In January 1942, more than a thousand Italian prisoners of war, captured mainly in North Africa, were brought to Orkney. They were needed to construct the Churchill Barriers – four causeways that today act as links between a number of the southern Orkney islands but were originally designed to block eastern access to Scapa Flow following the sinking of HMS Royal Oak by a German U-boat in 1939.
Around 550 prisoners were sent to Camp 60 on the tiny island of Lamb Holm. Wanting a place of worship, they were encouraged by the British authorities to build it themselves. And so they did.
The chapel was constructed from two Nissen huts joined together end to end. The altar was created from concrete left over from work on the barriers, as was the faced at the front. The baptismal font was made from the inside of a car exhaust covered in a layer of concrete.
Among the prisoners was an artist, Domenico Chiocchetti, who painted the sanctuary end of the chapel.
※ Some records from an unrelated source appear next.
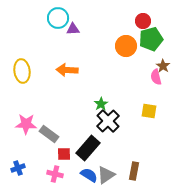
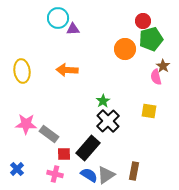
orange circle: moved 1 px left, 3 px down
green star: moved 2 px right, 3 px up
blue cross: moved 1 px left, 1 px down; rotated 24 degrees counterclockwise
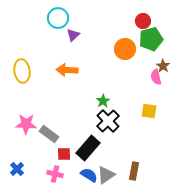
purple triangle: moved 6 px down; rotated 40 degrees counterclockwise
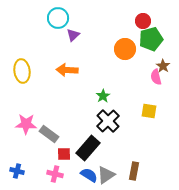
green star: moved 5 px up
blue cross: moved 2 px down; rotated 32 degrees counterclockwise
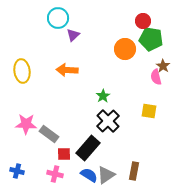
green pentagon: rotated 25 degrees clockwise
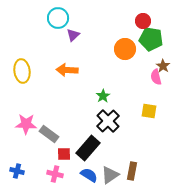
brown rectangle: moved 2 px left
gray triangle: moved 4 px right
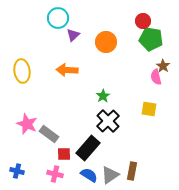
orange circle: moved 19 px left, 7 px up
yellow square: moved 2 px up
pink star: moved 1 px right; rotated 20 degrees clockwise
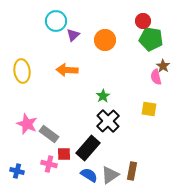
cyan circle: moved 2 px left, 3 px down
orange circle: moved 1 px left, 2 px up
pink cross: moved 6 px left, 10 px up
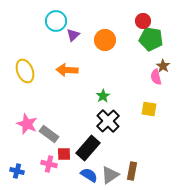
yellow ellipse: moved 3 px right; rotated 15 degrees counterclockwise
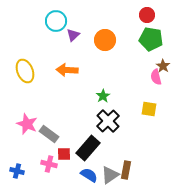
red circle: moved 4 px right, 6 px up
brown rectangle: moved 6 px left, 1 px up
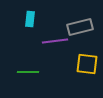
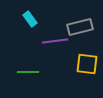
cyan rectangle: rotated 42 degrees counterclockwise
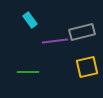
cyan rectangle: moved 1 px down
gray rectangle: moved 2 px right, 5 px down
yellow square: moved 3 px down; rotated 20 degrees counterclockwise
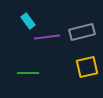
cyan rectangle: moved 2 px left, 1 px down
purple line: moved 8 px left, 4 px up
green line: moved 1 px down
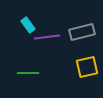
cyan rectangle: moved 4 px down
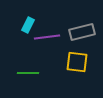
cyan rectangle: rotated 63 degrees clockwise
yellow square: moved 10 px left, 5 px up; rotated 20 degrees clockwise
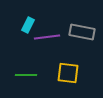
gray rectangle: rotated 25 degrees clockwise
yellow square: moved 9 px left, 11 px down
green line: moved 2 px left, 2 px down
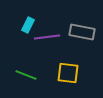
green line: rotated 20 degrees clockwise
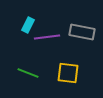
green line: moved 2 px right, 2 px up
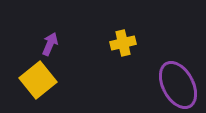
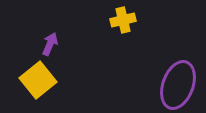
yellow cross: moved 23 px up
purple ellipse: rotated 48 degrees clockwise
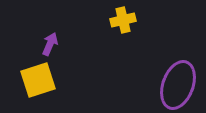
yellow square: rotated 21 degrees clockwise
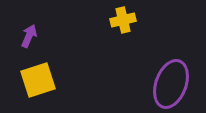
purple arrow: moved 21 px left, 8 px up
purple ellipse: moved 7 px left, 1 px up
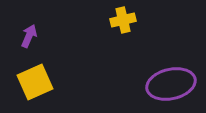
yellow square: moved 3 px left, 2 px down; rotated 6 degrees counterclockwise
purple ellipse: rotated 57 degrees clockwise
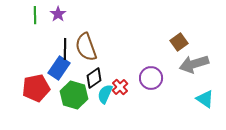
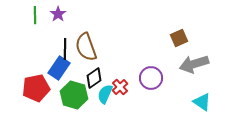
brown square: moved 4 px up; rotated 12 degrees clockwise
cyan triangle: moved 3 px left, 3 px down
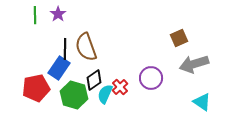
black diamond: moved 2 px down
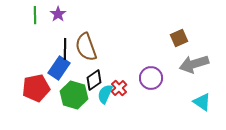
red cross: moved 1 px left, 1 px down
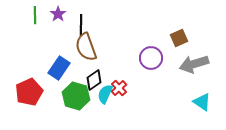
black line: moved 16 px right, 24 px up
purple circle: moved 20 px up
red pentagon: moved 7 px left, 4 px down; rotated 12 degrees counterclockwise
green hexagon: moved 2 px right, 1 px down
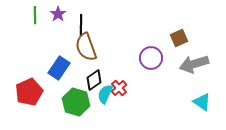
green hexagon: moved 6 px down
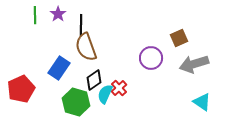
red pentagon: moved 8 px left, 3 px up
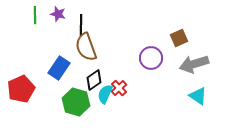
purple star: rotated 21 degrees counterclockwise
cyan triangle: moved 4 px left, 6 px up
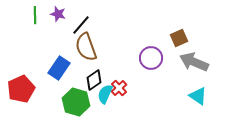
black line: rotated 40 degrees clockwise
gray arrow: moved 2 px up; rotated 40 degrees clockwise
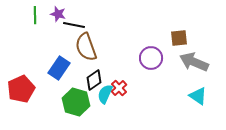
black line: moved 7 px left; rotated 60 degrees clockwise
brown square: rotated 18 degrees clockwise
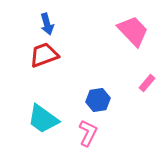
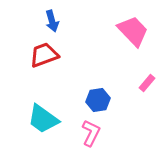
blue arrow: moved 5 px right, 3 px up
pink L-shape: moved 3 px right
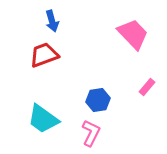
pink trapezoid: moved 3 px down
pink rectangle: moved 4 px down
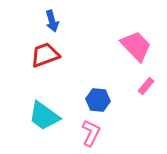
pink trapezoid: moved 3 px right, 12 px down
red trapezoid: moved 1 px right
pink rectangle: moved 1 px left, 1 px up
blue hexagon: rotated 15 degrees clockwise
cyan trapezoid: moved 1 px right, 3 px up
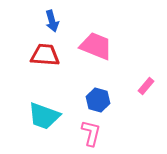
pink trapezoid: moved 40 px left; rotated 24 degrees counterclockwise
red trapezoid: rotated 24 degrees clockwise
blue hexagon: rotated 10 degrees clockwise
cyan trapezoid: rotated 16 degrees counterclockwise
pink L-shape: rotated 12 degrees counterclockwise
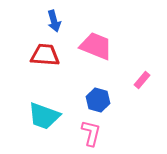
blue arrow: moved 2 px right
pink rectangle: moved 4 px left, 6 px up
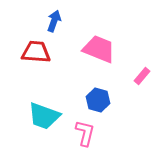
blue arrow: rotated 145 degrees counterclockwise
pink trapezoid: moved 3 px right, 3 px down
red trapezoid: moved 9 px left, 3 px up
pink rectangle: moved 4 px up
pink L-shape: moved 6 px left
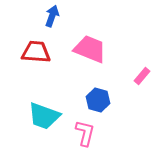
blue arrow: moved 2 px left, 5 px up
pink trapezoid: moved 9 px left
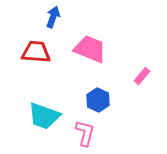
blue arrow: moved 1 px right, 1 px down
blue hexagon: rotated 10 degrees clockwise
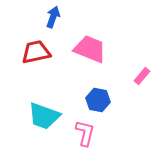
red trapezoid: rotated 16 degrees counterclockwise
blue hexagon: rotated 15 degrees counterclockwise
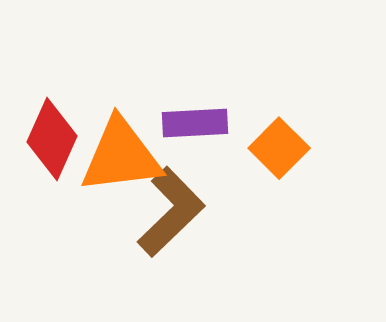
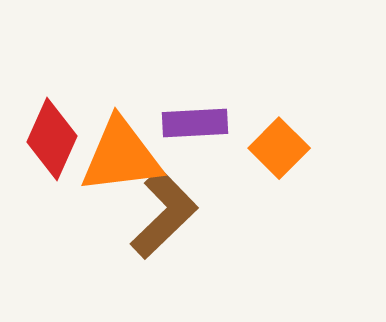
brown L-shape: moved 7 px left, 2 px down
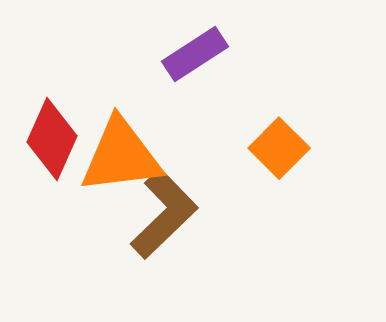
purple rectangle: moved 69 px up; rotated 30 degrees counterclockwise
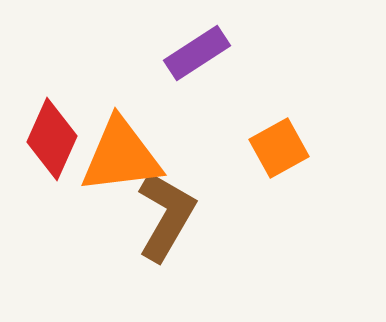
purple rectangle: moved 2 px right, 1 px up
orange square: rotated 16 degrees clockwise
brown L-shape: moved 2 px right, 2 px down; rotated 16 degrees counterclockwise
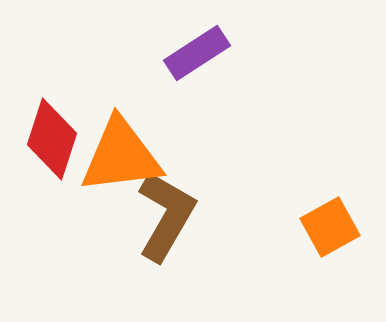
red diamond: rotated 6 degrees counterclockwise
orange square: moved 51 px right, 79 px down
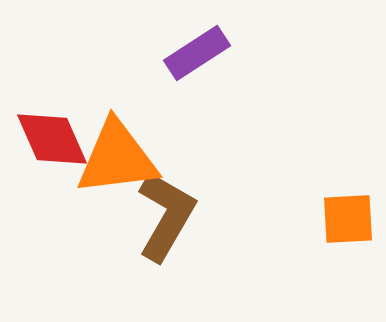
red diamond: rotated 42 degrees counterclockwise
orange triangle: moved 4 px left, 2 px down
orange square: moved 18 px right, 8 px up; rotated 26 degrees clockwise
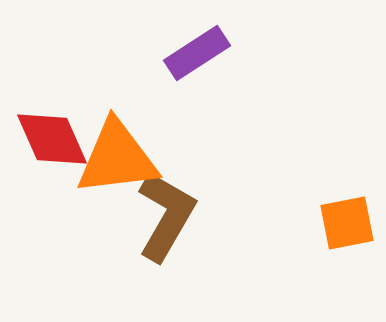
orange square: moved 1 px left, 4 px down; rotated 8 degrees counterclockwise
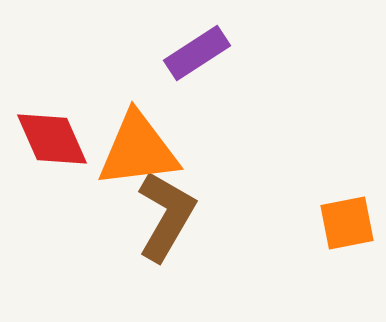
orange triangle: moved 21 px right, 8 px up
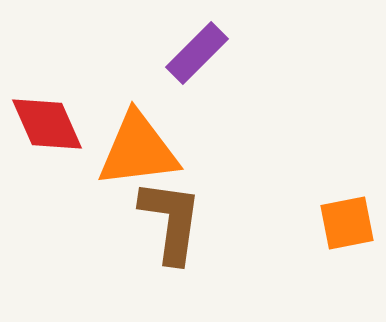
purple rectangle: rotated 12 degrees counterclockwise
red diamond: moved 5 px left, 15 px up
brown L-shape: moved 5 px right, 5 px down; rotated 22 degrees counterclockwise
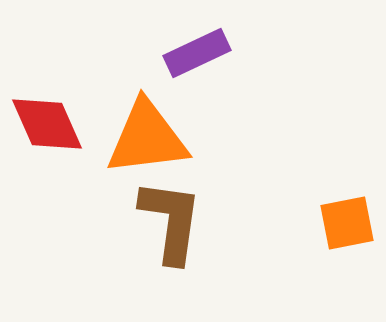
purple rectangle: rotated 20 degrees clockwise
orange triangle: moved 9 px right, 12 px up
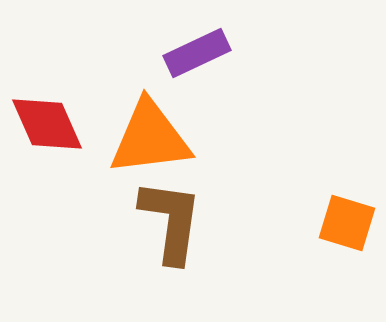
orange triangle: moved 3 px right
orange square: rotated 28 degrees clockwise
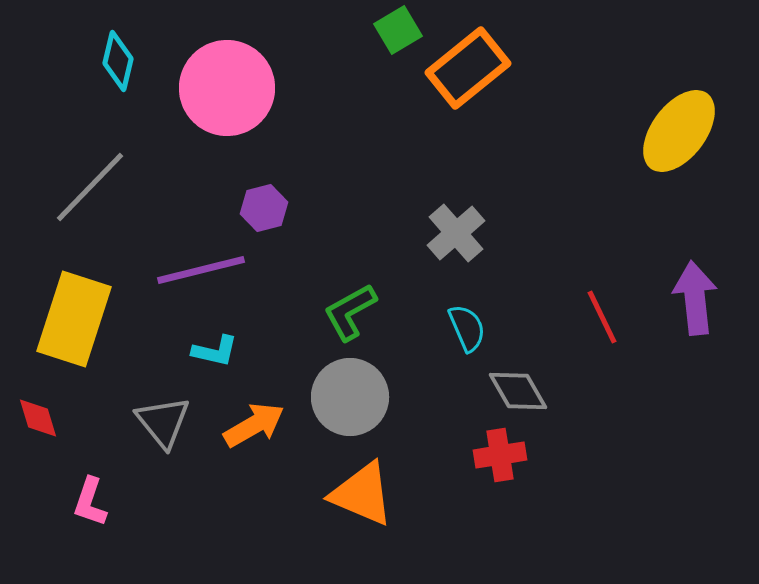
Another prisoner, Giuseppe Palumbi, a blacksmith before the war, spent four months constructing the wrought iron rood screen. Much of the metal came from salvage. He also created lanterns out of corned beef cans.
With the work on the Churchill Barriers complete, the prisoners were shipped out in September 1944. Chiocchetti remained behind for two weeks to complete the font on which he was working. After the war, a demolition team was tasked with taking down the camp. But they refused to touch the prisoners’ chapel.
In their book Bolsters, Blocks and Barriers, which tells the story of the building of the Churchill Barriers, Alistair and Anne Cormack talk to some of the prisoners from Camp 60. One of them Bruno Volpi sums what led them to build the chapel:
What is it that made prisoners of war work so feverishly with partially or totally inadequate means at their disposal? It was the wish to show to oneself first, and to the world then, that in spite of being trapped in a barbed wire camp, down in spirit, physically and morally deprived of many things, one could still find something inside that could be set free.
People cannot be judged by their precarious situations. Their culture, spirit and will to express themselves in creative thoughts and deeds are stronger than my limitation to freedom. This is the spirit that gave birth to the works of art on Lamb Holm.
An unexpected treat.
Thank you for sharing that, Kenan. Reminding ourselves of beauty is always replenishing.
An encouraging post today.
Thanks so much for drawing attention to this inspiring place.
lovely positive story. tHanks.
I attended a service in that chapel a couple of summers ago. It was the most profound experience, with a sermon praying for peace, and talking about the people who built it. It’s an incredible building
I visited the Italian Chapel many years ago and I can confirm it is stunning and uplifting.